Martin Luther King Jr. is one of my very favorite figures in the history of American politics and social thought. I have always had a special respect for the civil rights movement, even during my days as a conservative. But King himself holds a special place in my thinking today. I think this is largely because King represented a form of left- leaning liberalism that died in American politics when he died in Memphis.
Some of his greatest moments are the moments which made him a controversial figure during his day. In many ways, our image of King as a non-controversial figure misses out of some of the things which make him great.
In his Letter from Birmingham Jail, he rejects calls to wait rather than act. In that letter we see the most eloquent and passionate rejection of Burkean gradualism since Thomas Paine. In American thought, King is very much a mixture of Paine and Thoreau: a advocate of a rights revolution of non-violence. I am not sure if you can beat that. But he goes beyond it as well.
His “Beyond Vietnam” speech stands as one of the most articulate moral arguments against that war. While we are well aware of the eventual widespread opposition to the Vietnam War, King’s 1967 speech was before the public turned against it. He took a stand against the war before most public officials would do so publicly (almost a year before Walter Conkite’s famed turn against the prudence of the war). The part of the speech which stands out most to me is his assertion that the Vietnamese were people, too. This is a truth that was lost on our war policy of that time, and ours.
When I lived in Idaho, it is not unusual to see a letter to the editor which complained about Martin Luther King Day because King was a communist. The best part of the communist charge is that it is false and a relic of a time when unpopular figure of the left was a communist. He was an egalitarian and a radical one at that. He was a critic of American capitalism. This might make him some form of social democrat or socialist (I proudly claim to be both) but he was anything but a Soviet Marxist. He was a Hugh Nibley with social organization skills.
Of course, you have to keep in mind that these myths are usually spread by John Birch Society-types who consider William F. Buckley and George Will to be communists. Within Mormon culture, this perspective of King and the Civil Rights movement was advocated by Ezra Taft Benson. Mainstream conservativism and the GOP long ago distanced itself from this lunacy. My culture is still stuck with it and it has snuck back into the GOP over the last decade.
I relate strongly to the world-view when he stated in his “Where Do We Go From Here” in 1967:
What I’m saying to you this morning is that Communism forgets that life is individual. Capitalism forgets that life is social, and the Kingdom of Brotherhood is found neither in the thesis of Communism nor the antithesis of capitalism but in a higher synthesis. It is found in a higher synthesis that combines the truths of both. Now, when I say question the whole society, it means ultimately coming to see that the problem of racism, the problem of economic exploitation, and the problem of war are all tied together. These are the triple evils that are interrelated.

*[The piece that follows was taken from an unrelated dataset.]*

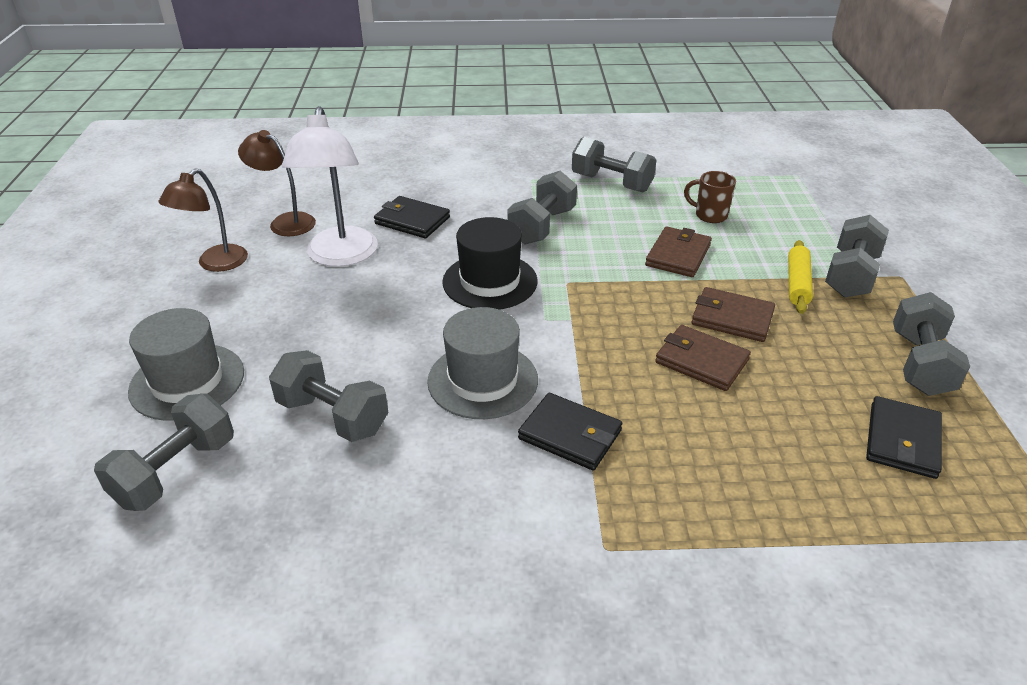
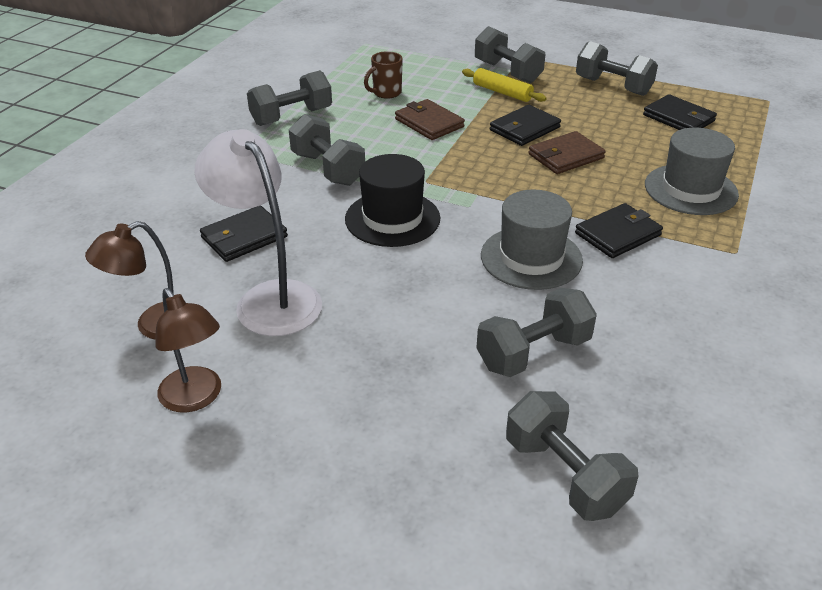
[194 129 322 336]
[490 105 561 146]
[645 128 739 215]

Was Martin Luther King a communist or a capitalist? Neither. He was a socialist. Get it right.
In many ways, the radical Christian egalitarianism which King represented and advocated is a prime example of non-Marxist socialism. I may be projecting here since I view myself as a non-Marxist socialist. Most of the Analytical Marxist school of the late 20th century has moved away from Marx (I specifically have John Roemer in mind here), but remain socialists. George Bernard Shaw, as a late 19th century socialist, had an antagonist relationship with Marxist socialists and other revolutionary socialists.
I say all of this not to defend King against being labelled as a communist in some attempt to defend his image. Instead, I am saying this because it is incorrect to do so. He was part of a socialist tradition that was neither communist or Marxist. It is a great and long tradition.

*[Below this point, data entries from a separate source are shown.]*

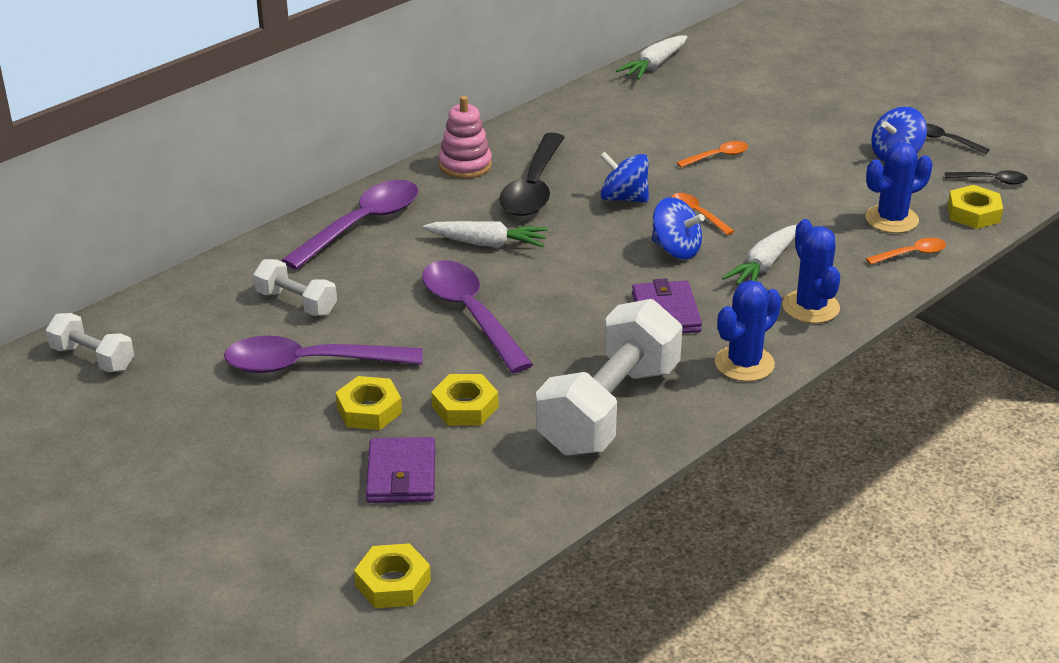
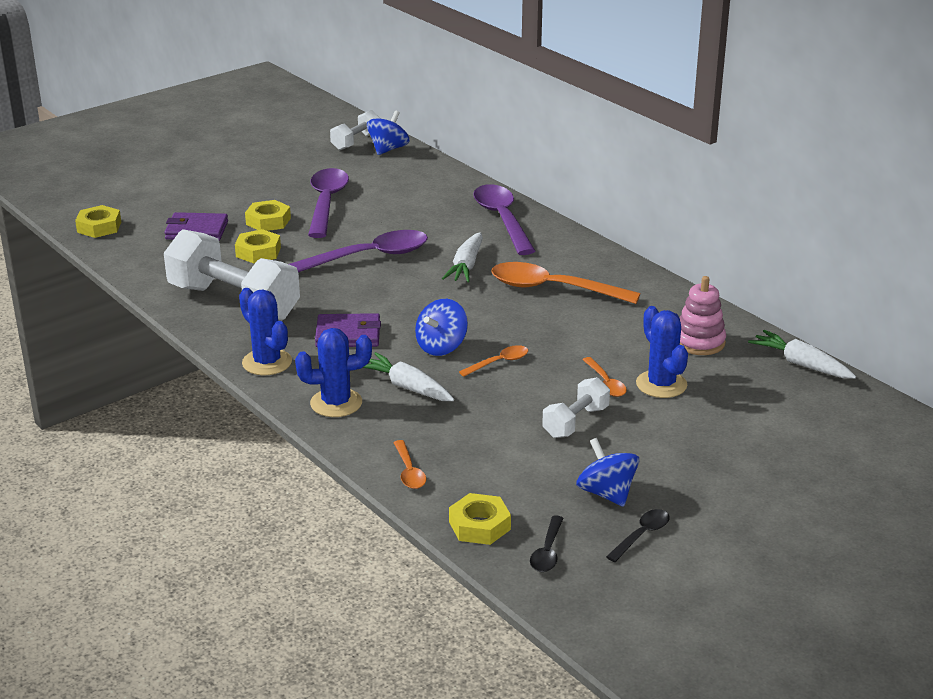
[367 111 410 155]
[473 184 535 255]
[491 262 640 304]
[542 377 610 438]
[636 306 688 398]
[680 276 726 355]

I love King for his willingness to go beyond basic civil and voting rights and to call for a more equal America. It is also why his vision is still a vision for our day, though a very distant vision. We have spent the last 40 years moving away from King’s vision of a more egalitarian society. In many ways, King’s death marked not only the end the movement he directly led, but 1968 symbolically also marked the end of Johnson’s Great Society. The left is still trying to recover.
Am I hopeful that his dream will ever be realized? I am not sure anymore. If anything I am more pessimistic than ever about the prospect of a just America.
Do I believe in the dream? Absolutely. The whole dream.